Mit traditionellen kölschen Tön, Gardetanz und Tanzmariechen stimmten die „Apfelsinnenfunken“ das Publikum ein, und kurz darauf kam es schon zum ersten Höhepunkt des Abends. Das Jülicher Kinderdreigestirn mit Prinz Fabio, Prinzessin Ricarda und Bauer Kilian hielt Einzug und stellte sich den Närrinnen und Narren im Saal vor. Sie wurden begleitet von ihren Eltern und dem Vorstand des Festausschusses „Jülicher Kengerzoch“, allen voran Peter Hintzen. Ihn freute es besonders noch einmal auf der Broicher Bühne zu stehen, denn hier war er lange Jahre als Präsident tätig gewesen.

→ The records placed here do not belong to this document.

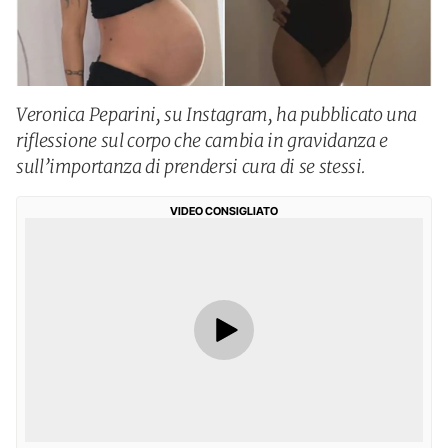
Veronica Peparini, su Instagram, ha pubblicato una
riflessione sul corpo che cambia in gravidanza e
sull’importanza di prendersi cura di se stessi.
VIDEO CONSIGLIATO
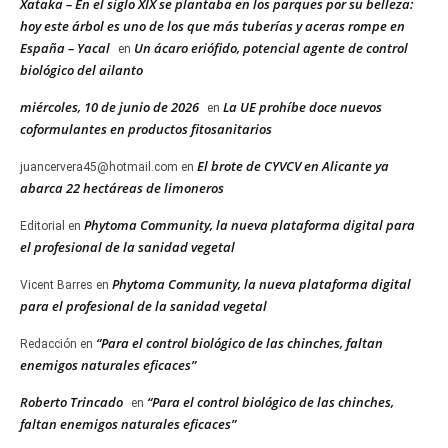
Xataka – En el siglo XIX se plantaba en los parques por su belleza:
hoy este árbol es uno de los que más tuberías y aceras rompe en
España – Yacal
Un ácaro eriófido, potencial agente de control
en
biológico del ailanto
miércoles, 10 de junio de 2026
La UE prohíbe doce nuevos
en
coformulantes en productos fitosanitarios
El brote de CYVCV en Alicante ya
juancervera45@hotmail.com
en
abarca 22 hectáreas de limoneros
Phytoma Community, la nueva plataforma digital para
Editorial
en
el profesional de la sanidad vegetal
Phytoma Community, la nueva plataforma digital
Vicent Barres
en
para el profesional de la sanidad vegetal
“Para el control biológico de las chinches, faltan
Redacción
en
enemigos naturales eficaces”
Roberto Trincado
“Para el control biológico de las chinches,
en
faltan enemigos naturales eficaces”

Mit der eigenen Garde, den „Flying Shoes“ ging es weiter im Programm, und mit Mac Kalenberg hatte man einen Mann zu Gast, der sowohl musikalisch als auch als Redner einiges zu bieten hatte.Er berichtete von seinem Leben als Landmetzger. Für Stimmung sorgten die „Cöllner“, die den Saal zum Kochen brachten. Auch die „Linnicher Stadtgarde“ hatte alles aufgeboten, worüber sie verfügt, Musikkorps, Tanzkoprs, Tanzmariechen und natürlich auch ihren singenden Präsidenten Uli Meuser, der jetzt immer häufiger von Tobias Kops unterstützt wird.

Stimmungskanone Roberta Lorenza wirbelte über die Bühne, wie man es von ihr kennt, und niemanden hielt es bei ihrem Auftritt auf den Stühlen. Aus ihrem Rentnerdasein berichteten Willi (Willi Naumann) und Ernst (Ernst Schneider), und zum guten Schluss war es das Reiterkorps Jan von Werth, das noch einmal für Stimmung sorgte und den Elferrat von der Bühne geleitet.